Updated: Jul 2, 2026

Closed-loop Neuro-robotic Experiments to Test Computational Properties of Neuronal Networks
11:18

Closed-loop Neuro-robotic Experiments to Test Computational Properties of Neuronal Networks

Published on: March 2, 2015

A modified LAMSTAR neural network and its applications.

Nathan C Schneider1, Daniel Graupe

  • 1Department of Electrical and Computer Engineering, University of Illinois, Chicago, IL 60607, USA. nschne2@uic.edu

International Journal of Neural Systems
|September 4, 2008
PubMed
Summary
This summary is machine-generated.

This study enhances the Large Memory Storage And Retrieval (LAMSTAR) neural network to better incorporate rare events in decision-making.
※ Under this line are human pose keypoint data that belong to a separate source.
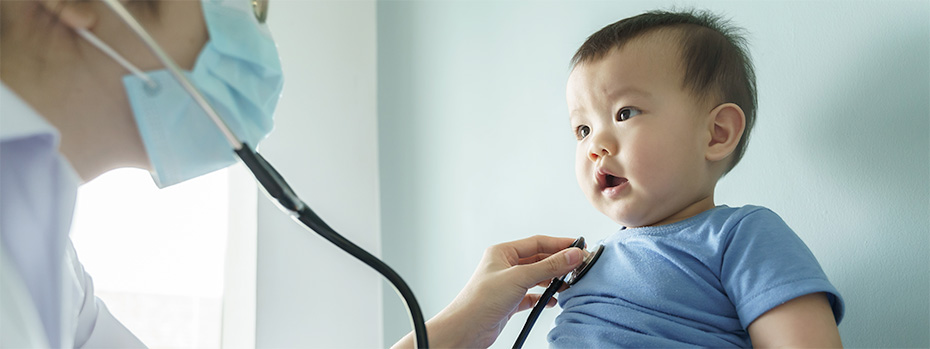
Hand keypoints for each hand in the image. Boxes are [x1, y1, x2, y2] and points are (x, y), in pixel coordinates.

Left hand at [392, 235, 584, 347]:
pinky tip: (553, 300)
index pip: (537, 242)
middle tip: (578, 267)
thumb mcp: (520, 277)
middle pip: (538, 260)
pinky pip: (532, 295)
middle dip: (558, 264)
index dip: (559, 244)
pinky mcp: (509, 302)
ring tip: (569, 284)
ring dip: (553, 281)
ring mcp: (507, 285)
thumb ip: (549, 266)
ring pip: (537, 278)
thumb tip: (572, 255)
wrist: (466, 329)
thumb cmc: (481, 300)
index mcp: (503, 252)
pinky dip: (543, 297)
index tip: (579, 247)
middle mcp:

The modified network provides a confidence measure for selecting optimal solutions in financial forecasting.

Related Experiment Videos

Last Updated: Jul 2, 2026

Closed-loop Neuro-robotic Experiments to Test Computational Properties of Neuronal Networks
11:18

Closed-loop Neuro-robotic Experiments to Test Computational Properties of Neuronal Networks

Published on: March 2, 2015

Area of Science:

  • Artificial Intelligence
  • Machine Learning
  • Computational Neuroscience

Background:

  • The LArge Memory STorage And Retrieval (LAMSTAR) neural network is a powerful tool for complex pattern recognition.
  • Traditional neural networks may struggle to adequately weight rare events in decision-making processes.
  • Accurate financial forecasting requires robust models that can handle diverse and potentially infrequent data points.

Purpose of the Study:

  • To modify the LAMSTAR neural network to give greater influence to rare events in decision-making.
  • To introduce a confidence measure for comparing network inputs and selecting optimal solutions.
  • To apply the enhanced LAMSTAR network to a real-world financial forecasting challenge.

Main Methods:

  • Modification of the LAMSTAR neural network architecture.
  • Development of a novel decision-making algorithm prioritizing strongly biased rare events.
  • Implementation of a confidence scoring system for evaluating network outputs.
  • Application and testing of the modified network on financial market data.

Main Results:

  • The modified LAMSTAR network effectively incorporates rare events, improving decision-making accuracy.
  • A reliable confidence measure was successfully introduced, enabling better solution selection.
  • The enhanced network demonstrated promising performance in financial forecasting tasks.
  • The modification allows for a more nuanced interpretation of network outputs.

Conclusions:

  • The modified LAMSTAR network offers an improved approach for handling rare events in neural network applications.
  • The introduced confidence measure enhances the utility of the network for practical decision support.
  • This research provides a valuable advancement for AI-driven financial forecasting and similar complex problems.